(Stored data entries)
=-=-=-=-=
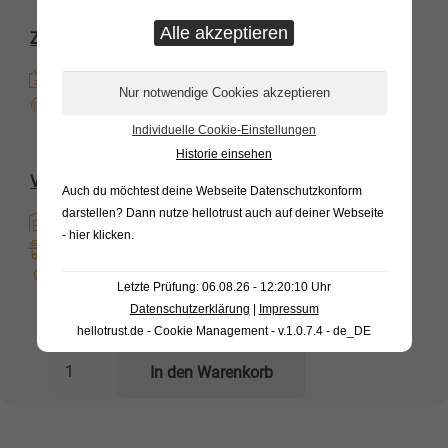
Zahlungsoptionen
Kauf auf Rechnung
Direkte Banküberweisung
Individuelle Cookie-Einstellungen
Historie einsehen
Versandoptionen
Auch du möchtest deine Webseite Datenschutzkonform
darstellen? Dann nutze
hellotrust auch auf deiner Webseite
Sofort Verfügbar
- hier klicken
.
Overnight
Vor Ort
Letzte Prüfung: 06.08.26 - 12:20:10 Uhr
Datenschutzerklärung
|
Impressum
472,43
€
hellotrust.de - Cookie Management - v.1.0.7.4 - de_DE
inkl. MwSt.
Edelstahl-
In den Warenkorb
Staukasten
ES
550/650/650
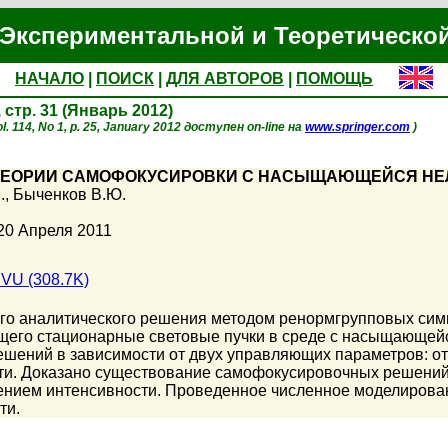
Экспериментальной и Теоретическо
НАЧАЛО
|
ПОИСК
|
ДЛЯ АВТОРОВ
|
ПОМОЩЬ
, стр. 31 (Январь 2012)
. 114, No 1, p. 25, January 2012 доступен on-line на
www.springer.com
)
ТЕОРИИ САМОФОКУСИРОВКИ С НАСЫЩАЮЩЕЙСЯ Н
.
,
Быченков В.Ю.
20 Апреля 2011
VU (308.7K)
го аналитического решения методом ренормгрупповых сим
его стационарные световые пучки в среде с насыщающейс
шений в зависимости от двух управляющих параметров: от
и. Доказано существование самофокусировочных решений т
нием интенсивности. Проведенное численное моделирован
ти.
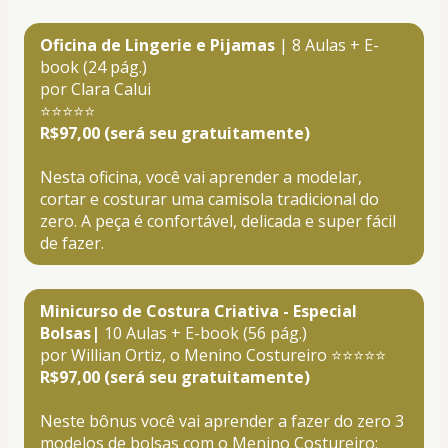
Oficina de Lingerie e Pijamas
 | 8 Aulas + E-
book (24 pág.)
por Clara Calui
⭐⭐⭐⭐⭐
R$97,00 (será seu gratuitamente)
Nesta oficina, você vai aprender a modelar, 
cortar e costurar uma camisola tradicional do 
zero. A peça é confortável, delicada e super fácil 
de fazer.
Minicurso de Costura Criativa - Especial 
Bolsas|
 10 Aulas + E-book (56 pág.)
por Willian Ortiz, o Menino Costureiro ⭐⭐⭐⭐⭐
R$97,00 (será seu gratuitamente)
Neste bônus você vai aprender a fazer do zero 3 
modelos de bolsas com o Menino Costureiro: 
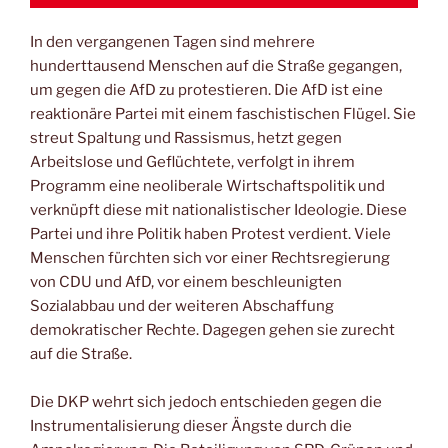
In den vergangenen Tagen sind mehrere
hunderttausend Menschen auf die Straße gegangen,
um gegen die AfD zu protestieren. Die AfD ist eine
reaktionäre Partei mit einem faschistischen Flügel. Sie
streut Spaltung und Rassismus, hetzt gegen
Arbeitslose und Geflüchtete, verfolgt in ihrem
Programm eine neoliberale Wirtschaftspolitik und
verknüpft diese mit nationalistischer Ideologie. Diese
Partei und ihre Politik haben Protest verdient. Viele
Menschen fürchten sich vor einer Rechtsregierung
von CDU und AfD, vor einem beschleunigten
Sozialabbau und der weiteren Abschaffung
demokratischer Rechte. Dagegen gehen sie zurecht
auf die Straße.
Die DKP wehrt sich jedoch entschieden gegen die
Instrumentalisierung dieser Ängste durch die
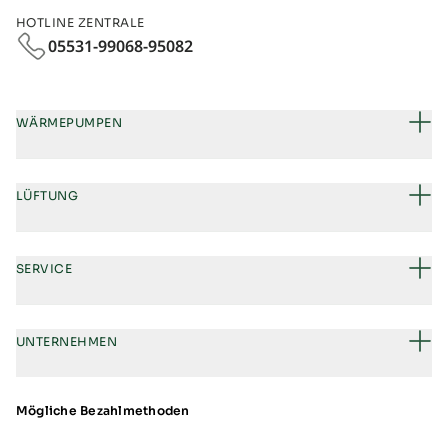
HOTLINE ZENTRALE
05531-99068-95082
WÄRMEPUMPEN
LÜFTUNG
SERVICE
UNTERNEHMEN
Mögliche Bezahlmethoden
=-=-=-=-=
What to work on >> Write out each line above that contains the word "Costureiro".

Output >>
por Willian Ortiz, o Menino Costureiro ⭐⭐⭐⭐⭐
modelos de bolsas com o Menino Costureiro: 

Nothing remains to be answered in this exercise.